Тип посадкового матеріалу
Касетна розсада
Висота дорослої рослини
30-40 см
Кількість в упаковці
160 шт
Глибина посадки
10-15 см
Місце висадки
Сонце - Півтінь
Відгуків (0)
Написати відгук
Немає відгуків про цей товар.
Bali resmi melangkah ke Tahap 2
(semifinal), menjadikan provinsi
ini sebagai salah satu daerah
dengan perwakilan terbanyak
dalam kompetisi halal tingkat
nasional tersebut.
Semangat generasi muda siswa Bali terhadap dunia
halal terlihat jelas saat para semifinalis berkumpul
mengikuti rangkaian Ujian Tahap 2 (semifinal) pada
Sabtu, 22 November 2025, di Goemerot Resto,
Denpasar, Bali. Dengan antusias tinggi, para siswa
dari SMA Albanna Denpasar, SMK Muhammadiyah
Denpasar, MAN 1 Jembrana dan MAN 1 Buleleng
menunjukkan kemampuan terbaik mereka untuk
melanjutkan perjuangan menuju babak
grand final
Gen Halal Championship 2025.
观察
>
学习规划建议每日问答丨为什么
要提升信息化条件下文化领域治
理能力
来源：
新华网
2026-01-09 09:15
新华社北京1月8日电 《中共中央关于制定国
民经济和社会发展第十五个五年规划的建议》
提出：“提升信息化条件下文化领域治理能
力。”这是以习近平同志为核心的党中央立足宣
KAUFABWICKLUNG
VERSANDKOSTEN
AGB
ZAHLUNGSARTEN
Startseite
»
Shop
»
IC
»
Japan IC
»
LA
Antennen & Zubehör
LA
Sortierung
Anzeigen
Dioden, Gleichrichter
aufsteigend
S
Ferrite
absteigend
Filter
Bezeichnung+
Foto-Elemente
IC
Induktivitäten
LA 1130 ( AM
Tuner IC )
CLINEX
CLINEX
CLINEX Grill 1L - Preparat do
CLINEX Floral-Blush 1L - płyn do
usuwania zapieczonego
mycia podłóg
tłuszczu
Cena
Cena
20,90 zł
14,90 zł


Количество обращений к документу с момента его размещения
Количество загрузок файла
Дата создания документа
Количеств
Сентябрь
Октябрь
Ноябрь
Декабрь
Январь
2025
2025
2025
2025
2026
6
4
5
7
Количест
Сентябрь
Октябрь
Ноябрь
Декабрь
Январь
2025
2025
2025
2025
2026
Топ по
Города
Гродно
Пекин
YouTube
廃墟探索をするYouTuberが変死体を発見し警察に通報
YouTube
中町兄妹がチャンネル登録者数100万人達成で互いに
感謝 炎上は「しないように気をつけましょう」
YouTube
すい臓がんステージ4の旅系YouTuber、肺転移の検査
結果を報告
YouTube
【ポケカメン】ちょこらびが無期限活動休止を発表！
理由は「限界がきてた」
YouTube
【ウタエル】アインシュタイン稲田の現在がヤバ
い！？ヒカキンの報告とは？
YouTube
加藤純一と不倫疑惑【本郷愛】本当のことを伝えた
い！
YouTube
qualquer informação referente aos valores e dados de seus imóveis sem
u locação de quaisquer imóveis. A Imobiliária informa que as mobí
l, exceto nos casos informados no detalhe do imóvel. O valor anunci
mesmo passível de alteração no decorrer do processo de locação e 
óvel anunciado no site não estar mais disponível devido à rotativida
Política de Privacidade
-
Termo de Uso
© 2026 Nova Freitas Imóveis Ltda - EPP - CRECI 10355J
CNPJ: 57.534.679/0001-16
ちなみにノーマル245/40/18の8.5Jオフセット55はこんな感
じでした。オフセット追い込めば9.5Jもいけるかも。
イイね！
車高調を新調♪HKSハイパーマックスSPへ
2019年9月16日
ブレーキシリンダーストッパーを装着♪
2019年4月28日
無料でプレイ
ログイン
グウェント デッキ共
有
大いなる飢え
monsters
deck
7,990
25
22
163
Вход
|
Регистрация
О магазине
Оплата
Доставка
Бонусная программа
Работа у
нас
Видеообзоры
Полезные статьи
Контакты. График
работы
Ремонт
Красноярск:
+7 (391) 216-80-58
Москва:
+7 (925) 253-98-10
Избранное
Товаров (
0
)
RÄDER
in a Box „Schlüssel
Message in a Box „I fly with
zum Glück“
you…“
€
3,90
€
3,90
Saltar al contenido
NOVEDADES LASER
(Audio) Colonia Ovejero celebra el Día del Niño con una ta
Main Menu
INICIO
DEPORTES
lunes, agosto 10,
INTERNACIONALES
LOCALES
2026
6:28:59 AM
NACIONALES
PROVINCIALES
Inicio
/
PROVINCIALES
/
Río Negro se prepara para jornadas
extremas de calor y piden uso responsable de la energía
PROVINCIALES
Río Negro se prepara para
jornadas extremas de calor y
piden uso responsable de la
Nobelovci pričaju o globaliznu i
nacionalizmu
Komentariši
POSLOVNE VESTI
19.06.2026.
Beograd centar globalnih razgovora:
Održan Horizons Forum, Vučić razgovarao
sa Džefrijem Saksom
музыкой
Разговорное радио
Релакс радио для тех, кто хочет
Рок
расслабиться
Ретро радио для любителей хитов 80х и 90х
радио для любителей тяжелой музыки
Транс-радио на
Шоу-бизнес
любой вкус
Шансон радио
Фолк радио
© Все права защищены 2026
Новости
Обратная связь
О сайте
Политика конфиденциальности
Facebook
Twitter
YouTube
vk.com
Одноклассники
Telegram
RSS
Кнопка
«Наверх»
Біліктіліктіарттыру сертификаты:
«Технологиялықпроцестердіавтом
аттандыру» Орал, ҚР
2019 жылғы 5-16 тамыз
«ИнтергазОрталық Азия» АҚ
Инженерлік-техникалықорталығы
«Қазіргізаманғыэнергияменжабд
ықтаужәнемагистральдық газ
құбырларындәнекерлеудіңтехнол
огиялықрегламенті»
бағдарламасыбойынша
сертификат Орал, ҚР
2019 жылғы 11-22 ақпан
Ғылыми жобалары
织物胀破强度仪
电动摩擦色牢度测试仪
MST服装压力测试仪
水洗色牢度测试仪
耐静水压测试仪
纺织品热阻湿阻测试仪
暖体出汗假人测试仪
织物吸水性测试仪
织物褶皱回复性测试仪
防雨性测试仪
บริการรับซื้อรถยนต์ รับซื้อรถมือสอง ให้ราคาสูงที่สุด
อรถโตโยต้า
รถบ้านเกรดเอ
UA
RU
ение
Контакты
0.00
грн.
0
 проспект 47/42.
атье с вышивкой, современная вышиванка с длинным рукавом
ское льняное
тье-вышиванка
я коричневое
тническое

EXERCISE PROMPT. Please copy every line of the entries above without changing a single character, keeping the lines in their original order.

SOLVED EXERCISE.
Тип посадкового матеріалу
Касетна розсада
Висота дорослої рослини
30-40 см
Кількість в упаковці
160 шт
Глибина посадки
10-15 см
Місце висадки
Сонце - Півтінь
Відгуків (0)
Написати відгук
Немає відгуків про цей товар.
Bali resmi melangkah ke Tahap 2
(semifinal), menjadikan provinsi
ini sebagai salah satu daerah
dengan perwakilan terbanyak
dalam kompetisi halal tingkat
nasional tersebut.
Semangat generasi muda siswa Bali terhadap dunia
halal terlihat jelas saat para semifinalis berkumpul
mengikuti rangkaian Ujian Tahap 2 (semifinal) pada
Sabtu, 22 November 2025, di Goemerot Resto,
Denpasar, Bali. Dengan antusias tinggi, para siswa
dari SMA Albanna Denpasar, SMK Muhammadiyah
Denpasar, MAN 1 Jembrana dan MAN 1 Buleleng
menunjukkan kemampuan terbaik mereka untuk
melanjutkan perjuangan menuju babak
grand final
Gen Halal Championship 2025.
观察
>
学习规划建议每日问答丨为什么
要提升信息化条件下文化领域治
理能力
来源：
新华网
2026-01-09 09:15
新华社北京1月8日电 《中共中央关于制定国
民经济和社会发展第十五个五年规划的建议》
提出：“提升信息化条件下文化领域治理能
力。”这是以习近平同志为核心的党中央立足宣
KAUFABWICKLUNG
VERSANDKOSTEN
AGB
ZAHLUNGSARTEN
Startseite
»
Shop
»
IC
»
Japan IC
»
LA
Antennen & Zubehör
LA
Sortierung
Anzeigen
Dioden, Gleichrichter
aufsteigend
S
Ferrite
absteigend
Filter
Bezeichnung+
Foto-Elemente
IC
Induktivitäten
LA 1130 ( AM
Tuner IC )
CLINEX
CLINEX
CLINEX Grill 1L - Preparat do
CLINEX Floral-Blush 1L - płyn do
usuwania zapieczonego
mycia podłóg
tłuszczu
Cena
Cena
20,90 zł
14,90 zł


Количество обращений к документу с момента его размещения
Количество загрузок файла
Дата создания документа
Количеств
Сентябрь
Октябрь
Ноябрь
Декабрь
Январь
2025
2025
2025
2025
2026
6
4
5
7
Количест
Сентябрь
Октябрь
Ноябрь
Декабрь
Январь
2025
2025
2025
2025
2026
Топ по
Города
Гродно
Пекин
YouTube
廃墟探索をするYouTuberが変死体を発見し警察に通報
YouTube
中町兄妹がチャンネル登録者数100万人達成で互いに
感謝 炎上は「しないように気をつけましょう」
YouTube
すい臓がんステージ4の旅系YouTuber、肺転移の検査
結果を報告
YouTube
【ポケカメン】ちょこらびが無期限活動休止を発表！
理由は「限界がきてた」
YouTube
【ウタエル】アインシュタイン稲田の現在がヤバ
い！？ヒカキンの報告とは？
YouTube
加藤純一と不倫疑惑【本郷愛】本当のことを伝えた
い！
YouTube
qualquer informação referente aos valores e dados de seus imóveis sem
u locação de quaisquer imóveis. A Imobiliária informa que as mobí
l, exceto nos casos informados no detalhe do imóvel. O valor anunci
mesmo passível de alteração no decorrer do processo de locação e 
óvel anunciado no site não estar mais disponível devido à rotativida
Política de Privacidade
-
Termo de Uso
© 2026 Nova Freitas Imóveis Ltda - EPP - CRECI 10355J
CNPJ: 57.534.679/0001-16
ちなみにノーマル245/40/18の8.5Jオフセット55はこんな感
じでした。オフセット追い込めば9.5Jもいけるかも。
イイね！
車高調を新調♪HKSハイパーマックスSPへ
2019年9月16日
ブレーキシリンダーストッパーを装着♪
2019年4月28日
無料でプレイ
ログイン
グウェント デッキ共
有
大いなる飢え
monsters
deck
7,990
25
22
163
Вход
|
Регистрация
О магазине
Оплата
Доставка
Бонусная программа
Работа у
нас
Видеообзоры
Полезные статьи
Контакты. График
работы
Ремонт
Красноярск:
+7 (391) 216-80-58
Москва:
+7 (925) 253-98-10
Избранное
Товаров (
0
)
RÄDER
in a Box „Schlüssel
Message in a Box „I fly with
zum Glück“
you…“
€
3,90
€
3,90
Saltar al contenido
NOVEDADES LASER
(Audio) Colonia Ovejero celebra el Día del Niño con una ta
Main Menu
INICIO
DEPORTES
lunes, agosto 10,
INTERNACIONALES
LOCALES
2026
6:28:59 AM
NACIONALES
PROVINCIALES
Inicio
/
PROVINCIALES
/
Río Negro se prepara para jornadas
extremas de calor y piden uso responsable de la energía
PROVINCIALES
Río Negro se prepara para
jornadas extremas de calor y
piden uso responsable de la
Nobelovci pričaju o globaliznu i
nacionalizmu
Komentariši
POSLOVNE VESTI
19.06.2026.
Beograd centar globalnih razgovora:
Održan Horizons Forum, Vučić razgovarao
sa Džefrijem Saksom
музыкой
Разговорное радио
Релакс радио для тех, кто хочет
Рок
расслабиться
Ретро радио для любителей хитов 80х и 90х
радио для любителей тяжелой музыки
Транс-радио на
Шоу-бизнес
любой вкус
Шансон радио
Фолк радио
© Все права защищены 2026
Новости
Обратная связь
О сайте
Политика конфиденциальности
Facebook
Twitter
YouTube
vk.com
Одноклассники
Telegram
RSS
Кнопка
«Наверх»
Біліктіліктіарттыру сертификаты:
«Технологиялықпроцестердіавтом
аттандыру» Орал, ҚР
2019 жылғы 5-16 тамыз
«ИнтергазОрталық Азия» АҚ
Инженерлік-техникалықорталығы
«Қазіргізаманғыэнергияменжабд
ықтаужәнемагистральдық газ
құбырларындәнекерлеудіңтехнол
огиялықрегламенті»
бағдарламасыбойынша
сертификат Орал, ҚР
2019 жылғы 11-22 ақпан
Ғылыми жобалары
织物胀破强度仪
电动摩擦色牢度测试仪
MST服装压力测试仪
水洗色牢度测试仪
耐静水压测试仪
纺织品热阻湿阻测试仪
暖体出汗假人测试仪
织物吸水性测试仪
织物褶皱回复性测试仪
防雨性测试仪
บริการรับซื้อรถยนต์ รับซื้อรถมือสอง ให้ราคาสูงที่สุด
อรถโตโยต้า
รถบ้านเกรดเอ
UA
RU
ение
Контакты
0.00
грн.
0
 проспект 47/42.
атье с вышивкой, современная вышиванка с длинным рукавом
ское льняное
тье-вышиванка
я коричневое
тническое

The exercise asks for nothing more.